Несмотря на все старания врачей и их добровольных помощников, после перевода в московскую больницу ему стало хуже. Пятого ноября 1981 г. произошло резкое снижение всех жизненных функций. Виктора Михайловича перевезли в реанимационное отделение и подключили искусственное дыхание. Шли дни за днями. Сознание не возвращалось. Многочисленные консилиумы были безрезультатными. Врачи считали, что это конец. Меня в реанимационную палату не пускали. Я была в отчаянии. Видя это, Раиса Афанасьевна Михеева — жена Ю.А. Михеева, которая с первого дня стала моей незаменимой помощницей, достала белый халат и шапочку и под видом сестры стала ежедневно приходить к Виктору Михайловичу. К сожалению, ее рассказы не могли принести утешения ни мне, ни членам „штаба“. Так продолжалось десять мучительных дней. На одиннадцатый случилось чудо — у Виктора Михайловича задвигались зрачки, а в последующие дни стало восстанавливаться дыхание, спал отек легких, заработали остальные органы.

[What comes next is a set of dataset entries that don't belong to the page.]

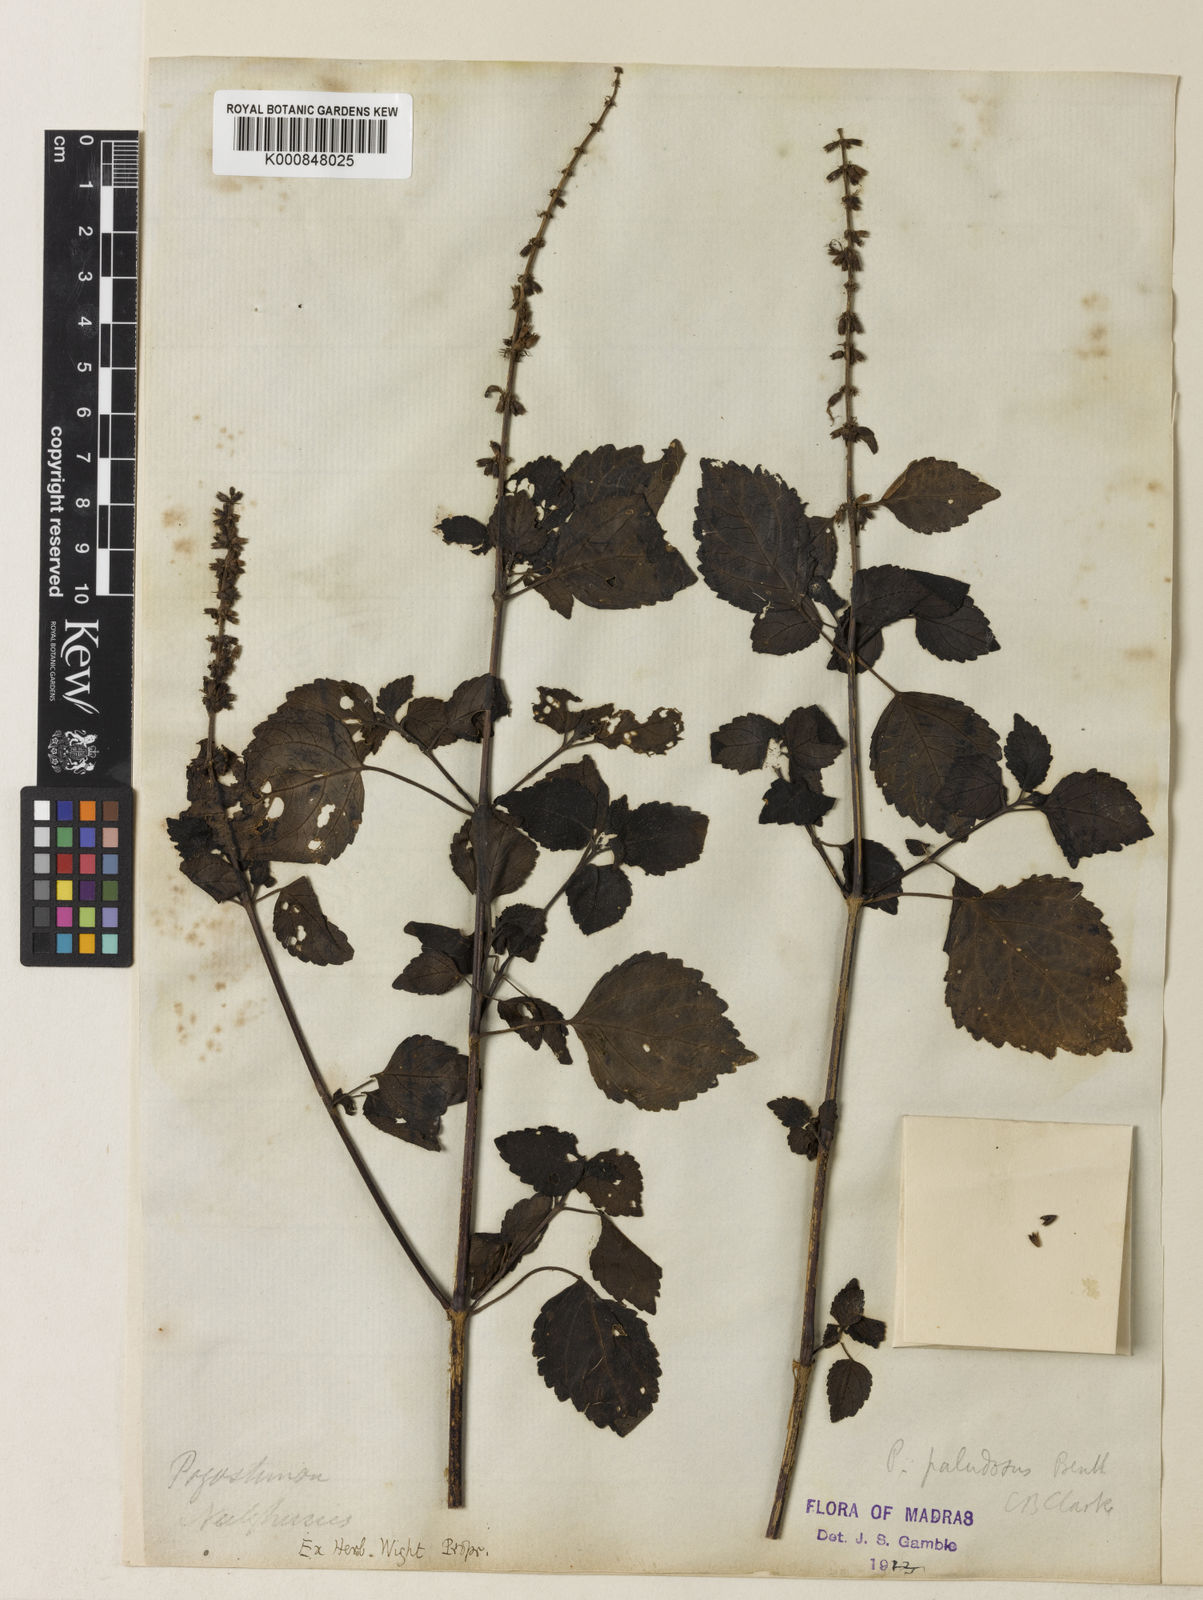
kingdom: Plantae
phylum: Tracheophyta
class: Magnoliopsida
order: Lamiales
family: Lamiaceae
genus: Pogostemon
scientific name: Pogostemon paludosus
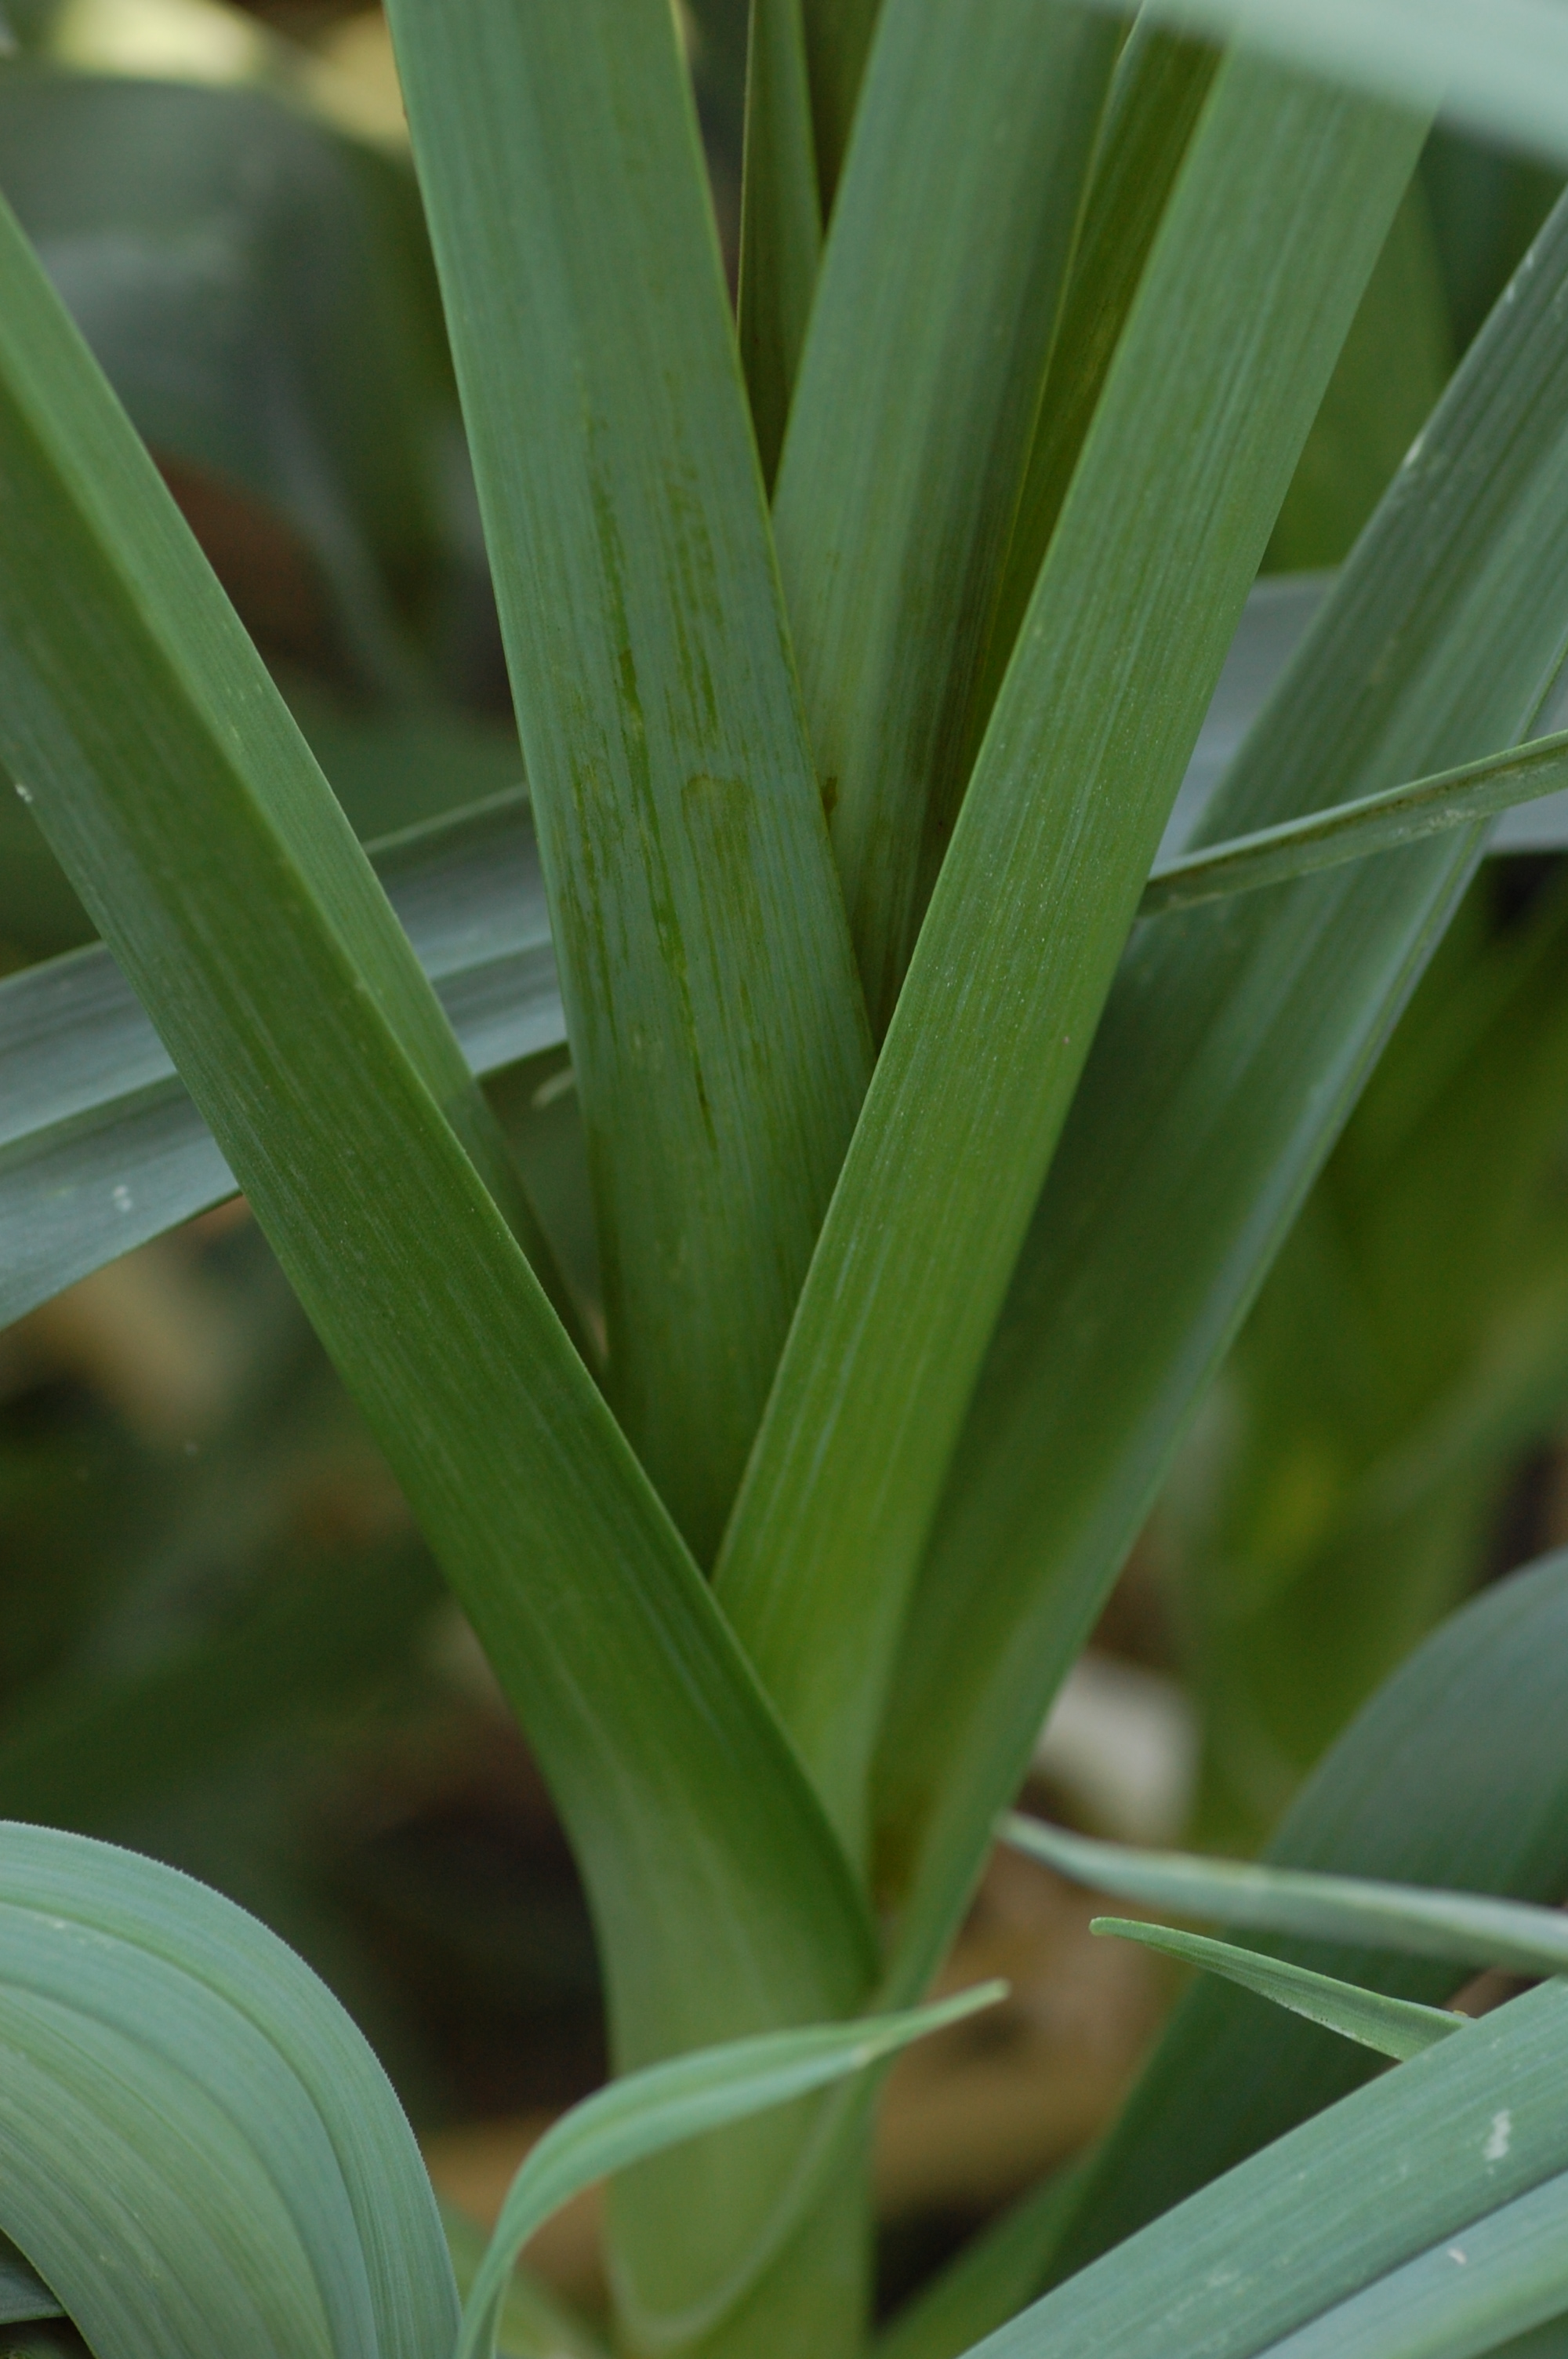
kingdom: Plantae
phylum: Tracheophyta
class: Liliopsida
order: Asparagales
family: Amaryllidaceae
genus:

Врачи по-прежнему не могли установить причин болезни, высказывали разные догадки. Я настояла на консультации европейской знаменитости — профессора Цюльха из Кельна. Он ознакомился с деревом симптомов, связался с банками медицинской информации США, Англии и других стран. Аналогичный случай был зафиксирован в Сингапуре. Было установлено, что это опухоль продолговатого мозга (астроцетома), органа, который управляет деятельностью основных органов тела. Профессор сказал, что у Виктора Михайловича болезнь зашла слишком далеко. Спасти его невозможно…

О заключении профессора мужу не сказали. Но он сам уже все „вычислил“ и понимал, что обречен… В одном из последних разговоров вспомнил наши вечерние прогулки в молодости, когда дарил мне далекие созвездия, и, желая утешить, сказал:

— Не расстраивайся! Ведь через подаренные мной созвездия когда-нибудь будет проходить свет с нашей Земли, и на каждом мы будем появляться снова молодыми. Так и будем в вечности всегда вместе!

В 58 лет закончилась его жизнь, очень яркая, интересная, но и не легкая».

Вероятно, многие помнят кинокартину «Девять дней одного года». Обреченный ученый-физик мужественно продолжает исследования в оставшиеся для жизни дни, понимая, что имеет возможность получить уникальные результаты для науки, которой беззаветно служил. Девять дней Виктора Михайловича, в которые он диктовал дочери Ольге свою «исповедь», — это тоже дни подвига, но не в кинофильме, а в реальной жизни!

У Валентины Михайловны хранится оттиск первой научной работы Виктора Михайловича. Много лет назад он написал на титульной странице: «Моей дорогой соучастнице единственной Валечке. 17.VI. 1950 г. В.Глушков».

Уходя из жизни он оставил семье частичку самого себя — свой голос, свои последние рассказы, подводящие итог творчества и совместной работы с многочисленными соратниками по Институту кибернетики АН Украины — его любимому детищу, его надежде.